> [WHAT YOU ARE ASKED TO DO] Every entry below should be written out exactly, and no image should appear.

> [MATERIALS PROVIDED]
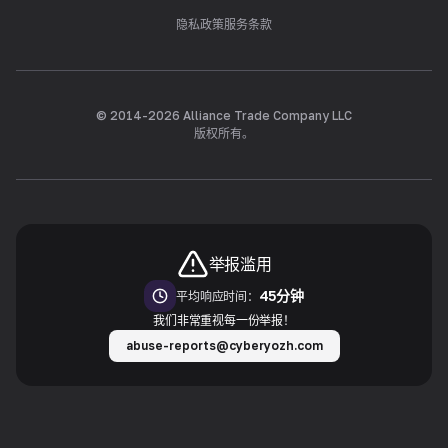
隐私政策
服务条款
© 2014-
2026
Alliance Trade Company LLC
版权所有。
举报滥用
45分钟
平均响应时间：
我们非常重视每一份举报！
abuse-reports@cyberyozh.com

> [ANSWER TO THIS TASK]
隐私政策
服务条款
© 2014-
2026
Alliance Trade Company LLC
版权所有。
举报滥用
45分钟
平均响应时间：
我们非常重视每一份举报！
abuse-reports@cyberyozh.com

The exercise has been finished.